Please copy the lines of each of the following records exactly.
— BEGIN —
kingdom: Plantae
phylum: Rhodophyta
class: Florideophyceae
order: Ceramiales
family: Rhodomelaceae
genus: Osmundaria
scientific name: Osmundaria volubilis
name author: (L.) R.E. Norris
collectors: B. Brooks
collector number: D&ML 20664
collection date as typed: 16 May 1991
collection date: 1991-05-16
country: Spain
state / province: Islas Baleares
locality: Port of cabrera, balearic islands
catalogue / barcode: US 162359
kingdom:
— END —
→ **ANSWER TO THE EXERCISE**
kingdom: Plantae
phylum: Rhodophyta
class: Florideophyceae
order: Ceramiales
family: Rhodomelaceae
genus: Osmundaria
scientific name: Osmundaria volubilis
name author: (L.) R.E. Norris
collectors: B. Brooks
collector number: D&ML 20664
collection date as typed: 16 May 1991
collection date: 1991-05-16
country: Spain
state / province: Islas Baleares
locality: Port of cabrera, balearic islands
catalogue / barcode: US 162359
kingdom:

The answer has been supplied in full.